--- DATA IN THIS EXERCISE ---
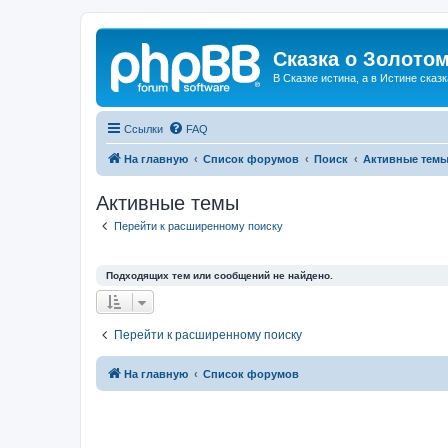
Сказка о Золотом
В Сказке истина, а в Истине сказк
Ссылки
FAQ
На главную
Список форумов
Поиск
Активные тем
Активные темы
Перейти к расширенному поиску
Подходящих тем или сообщений не найдено.
Перейти к расширенному поиску
На главную
Список форумов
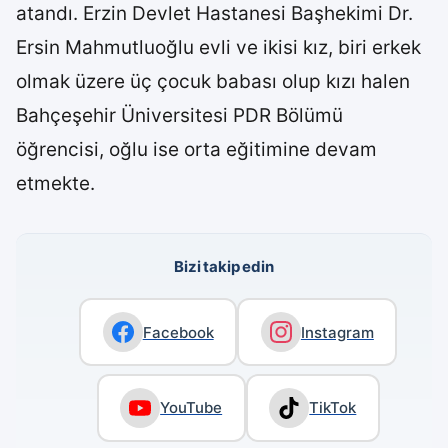
atandı. Erzin Devlet Hastanesi Başhekimi Dr.
Ersin Mahmutluoğlu evli ve ikisi kız, biri erkek
olmak üzere üç çocuk babası olup kızı halen
Bahçeşehir Üniversitesi PDR Bölümü
öğrencisi, oğlu ise orta eğitimine devam
etmekte.
Bizi takip edin
Facebook
Instagram
YouTube
TikTok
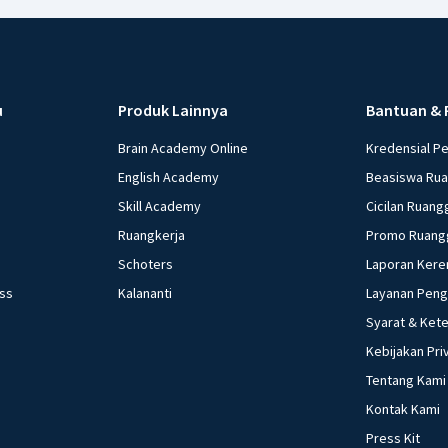
u
Produk Lainnya
Bantuan & 
Brain Academy Online
Kredensial P
English Academy
Beasiswa Ru
Skill Academy
Cicilan Ruang
Ruangkerja
Promo Ruang
Schoters
Laporan Kere
ess
Kalananti
Layanan Pen
Syarat & Ket
Kebijakan Pri
Tentang Kami
Kontak Kami
Press Kit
---
ASSIGNED TASK
Please quote every line of text in the records above, word for word, and leave the pictures out of your answer.

SOLUTION TO THE EXERCISE
Сказка о Золотом
В Сказке истина, а в Истине сказк
Ссылки
FAQ
На главную
Список форумов
Поиск
Активные тем
Активные темы
Перейти к расширенному поиску
Подходящих тем или сообщений не найдено.
Перейти к расширенному поиску
На главную
Список форумов
atandı. Erzin Devlet Hastanesi Başhekimi Dr.
Ersin Mahmutluoğlu evli ve ikisi kız, biri erkek
olmak üzere üç çocuk babası olup kızı halen
Bahçeşehir Üniversitesi PDR Bölümü
öğrencisi, oğlu ise orta eğitimine devam
etmekte.
Bizi takip edin
Facebook
Instagram
YouTube
TikTok
u
Produk Lainnya
Bantuan & 
Brain Academy Online
Kredensial P
English Academy
Beasiswa Ru
Skill Academy
Cicilan Ruang
Ruangkerja
Promo Ruang
Schoters
Laporan Kere
ess
Kalananti
Layanan Pen
Syarat & Ket
Kebijakan Pri
Tentang Kami
Kontak Kami
Press Kit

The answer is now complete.